▶ _STATED GOAL_
Rewrite all of the rows below as a Markdown table with the columns "No." and "Line", giving each row its number and its text and leaving out any blank lines.
-- Start EXTRACTED RECORDS --
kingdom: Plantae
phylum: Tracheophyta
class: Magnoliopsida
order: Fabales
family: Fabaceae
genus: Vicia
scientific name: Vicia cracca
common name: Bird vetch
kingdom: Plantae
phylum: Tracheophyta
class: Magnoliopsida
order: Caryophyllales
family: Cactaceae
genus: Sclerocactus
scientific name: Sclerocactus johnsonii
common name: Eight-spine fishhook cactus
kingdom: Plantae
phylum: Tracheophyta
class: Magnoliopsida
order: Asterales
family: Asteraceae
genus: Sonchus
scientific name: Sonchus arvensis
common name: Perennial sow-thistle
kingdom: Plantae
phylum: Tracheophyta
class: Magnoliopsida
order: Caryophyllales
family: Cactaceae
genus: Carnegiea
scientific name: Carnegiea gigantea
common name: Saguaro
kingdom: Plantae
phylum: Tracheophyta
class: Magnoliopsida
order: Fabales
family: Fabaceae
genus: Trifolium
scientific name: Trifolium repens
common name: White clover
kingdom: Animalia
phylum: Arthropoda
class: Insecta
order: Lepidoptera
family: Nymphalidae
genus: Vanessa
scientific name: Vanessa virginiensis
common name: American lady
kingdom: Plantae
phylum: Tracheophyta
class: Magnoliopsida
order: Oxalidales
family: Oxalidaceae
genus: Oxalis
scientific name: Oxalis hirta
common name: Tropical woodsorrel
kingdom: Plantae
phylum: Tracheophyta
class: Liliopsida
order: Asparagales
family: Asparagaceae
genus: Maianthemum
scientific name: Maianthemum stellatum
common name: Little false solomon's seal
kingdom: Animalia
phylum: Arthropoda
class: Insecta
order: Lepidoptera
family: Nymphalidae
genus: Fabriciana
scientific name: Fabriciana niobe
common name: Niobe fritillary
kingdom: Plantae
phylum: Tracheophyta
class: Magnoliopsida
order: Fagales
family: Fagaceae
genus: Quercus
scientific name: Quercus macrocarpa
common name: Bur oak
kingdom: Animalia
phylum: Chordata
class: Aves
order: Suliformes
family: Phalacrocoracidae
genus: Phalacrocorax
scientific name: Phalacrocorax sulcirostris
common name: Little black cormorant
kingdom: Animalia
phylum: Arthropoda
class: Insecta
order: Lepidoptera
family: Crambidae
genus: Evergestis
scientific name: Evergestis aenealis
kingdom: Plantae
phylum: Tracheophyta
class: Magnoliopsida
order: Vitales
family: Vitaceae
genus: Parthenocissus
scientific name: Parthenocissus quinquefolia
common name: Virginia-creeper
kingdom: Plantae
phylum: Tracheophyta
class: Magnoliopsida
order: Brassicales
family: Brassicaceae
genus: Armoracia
-- End EXTRACTED RECORDS --
▶ _TASK ANSWER_
| No. | Line |
|---|---|
| 1 | kingdom: Plantae |
| 2 | phylum: Tracheophyta |
| 3 | class: Magnoliopsida |
| 4 | order: Fabales |
| 5 | family: Fabaceae |
| 6 | genus: Vicia |
| 7 | scientific name: Vicia cracca |
| 8 | common name: Bird vetch |
| 9 | kingdom: Plantae |
| 10 | phylum: Tracheophyta |
| 11 | class: Magnoliopsida |
| 12 | order: Caryophyllales |
| 13 | family: Cactaceae |
| 14 | genus: Sclerocactus |
| 15 | scientific name: Sclerocactus johnsonii |
| 16 | common name: Eight-spine fishhook cactus |
| 17 | kingdom: Plantae |
| 18 | phylum: Tracheophyta |
| 19 | class: Magnoliopsida |
| 20 | order: Asterales |
| 21 | family: Asteraceae |
| 22 | genus: Sonchus |
| 23 | scientific name: Sonchus arvensis |
| 24 | common name: Perennial sow-thistle |
| 25 | kingdom: Plantae |
| 26 | phylum: Tracheophyta |
| 27 | class: Magnoliopsida |
| 28 | order: Caryophyllales |
| 29 | family: Cactaceae |
| 30 | genus: Carnegiea |
| 31 | scientific name: Carnegiea gigantea |
| 32 | common name: Saguaro |
| 33 | kingdom: Plantae |
| 34 | phylum: Tracheophyta |
| 35 | class: Magnoliopsida |
| 36 | order: Fabales |
| 37 | family: Fabaceae |
| 38 | genus: Trifolium |
| 39 | scientific name: Trifolium repens |
| 40 | common name: White clover |
| 41 | kingdom: Animalia |
| 42 | phylum: Arthropoda |
| 43 | class: Insecta |
| 44 | order: Lepidoptera |
| 45 | family: Nymphalidae |
| 46 | genus: Vanessa |
| 47 | scientific name: Vanessa virginiensis |
| 48 | common name: American lady |
| 49 | kingdom: Plantae |
| 50 | phylum: Tracheophyta |
| 51 | class: Magnoliopsida |
| 52 | order: Oxalidales |
| 53 | family: Oxalidaceae |
| 54 | genus: Oxalis |
| 55 | scientific name: Oxalis hirta |
| 56 | common name: Tropical woodsorrel |
| 57 | kingdom: Plantae |
| 58 | phylum: Tracheophyta |
| 59 | class: Liliopsida |
| 60 | order: Asparagales |
| 61 | family: Asparagaceae |
| 62 | genus: Maianthemum |
| 63 | scientific name: Maianthemum stellatum |
| 64 | common name: Little false solomon's seal |
| 65 | kingdom: Animalia |
| 66 | phylum: Arthropoda |
| 67 | class: Insecta |
| 68 | order: Lepidoptera |
| 69 | family: Nymphalidae |
| 70 | genus: Fabriciana |
| 71 | scientific name: Fabriciana niobe |
| 72 | common name: Niobe fritillary |
| 73 | kingdom: Plantae |
| 74 | phylum: Tracheophyta |
| 75 | class: Magnoliopsida |
| 76 | order: Fagales |
| 77 | family: Fagaceae |
| 78 | genus: Quercus |
| 79 | scientific name: Quercus macrocarpa |
| 80 | common name: Bur oak |
| 81 | kingdom: Animalia |
| 82 | phylum: Chordata |
| 83 | class: Aves |
| 84 | order: Suliformes |
| 85 | family: Phalacrocoracidae |
| 86 | genus: Phalacrocorax |
| 87 | scientific name: Phalacrocorax sulcirostris |
| 88 | common name: Little black cormorant |
| 89 | kingdom: Animalia |
| 90 | phylum: Arthropoda |
| 91 | class: Insecta |
| 92 | order: Lepidoptera |
| 93 | family: Crambidae |
| 94 | genus: Evergestis |
| 95 | scientific name: Evergestis aenealis |
| 96 | kingdom: Plantae |
| 97 | phylum: Tracheophyta |
| 98 | class: Magnoliopsida |
| 99 | order: Vitales |
| 100 | family: Vitaceae |
| 101 | genus: Parthenocissus |
| 102 | scientific name: Parthenocissus quinquefolia |
| 103 | common name: Virginia-creeper |
| 104 | kingdom: Plantae |
| 105 | phylum: Tracheophyta |
| 106 | class: Magnoliopsida |
| 107 | order: Brassicales |
| 108 | family: Brassicaceae |
| 109 | genus: Armoracia |